Greenland’s farmers are planting strawberries this year. It’s an odd choice for agriculturalists on an almost uninhabitable glacial island, but for the last few years more and more of the country has been opening up to farming and oil exploration. It means an economic boom for Greenland in the short term, but Greenlanders know that while they watch their glaciers melt and the sea level rise, their prosperity is finite. They are the easy case study for climate change.
Back in San Francisco, Earth Day is around the corner April 22. The Civic Center U.N. Plaza will host the fourth annual Earth Day Call to Action celebration with a handful of authors, environmentalists, musicians, chefs, designers and educators in an attempt to mobilize San Franciscans to be more Earth conscious and treat every day like Earth Day.
Now, treating every day like Earth Day is the most important thing.
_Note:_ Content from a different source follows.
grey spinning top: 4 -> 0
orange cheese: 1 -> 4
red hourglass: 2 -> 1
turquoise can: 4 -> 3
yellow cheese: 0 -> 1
At a point where climate change is undeniable, we don’t question if the oceans will rise and force humanity to retreat inland but instead “how fast?” We have to do all we can each day to slow our impact on the only habitable planet we’ve ever discovered.
“Think globally, act locally,” goes the old activist adage. While we can huff and puff about Greenland melting and the sad necessity of clean air stations in China, nothing seemed quite as disgusting as standing on the top of Mt. Tamalpais during winter break and realizing that the heavy shroud over the whole Bay Area wasn’t Karl, our beloved fog, but the filth that we’d hung in the high pressure system drought that we created.
Living like every day is Earth Day isn’t that hard in the Bay Area. Public transit in the city is hyperfunctional compared to where most of us came from — looking at you, Southern California — and Muni’s use of hybrid and electric vehicles makes a huge difference. Even better, take advantage of San Francisco’s 65 miles of bicycle lanes or hoof it in the city that walkscore.com ranked the second-most walkable city in the United States.
Now, maybe you’re not from here. Congratulations, San Francisco is a hell of a town, and in the same way that Southern Californians love their sunshine, San Franciscans love the aforementioned Karl. But Karl the Fog is cold, so bundle up. Running the heater from November until July might be toasty, but once you realize that you can be just as warm on your couch in a light sweater, you can put a deep cut in your carbon footprint — and your electric bill.
Take the extra split second it takes to separate your recyclable coffee cup lid from your compostable coffee cup at school and make sure to sort your trash at home. Repair your broken furniture, appliances, electronics rather than buying new ones. Being environmentally conscious is much cheaper.
It’s important to be aware of our impact on our planet. Considering that out of the approximate 1,800 planets that we know of, it is the only one we think is capable of supporting life as we know it. It’s nice to be reminded of our responsibility once a year, but we need to start acting like every day is Earth Day.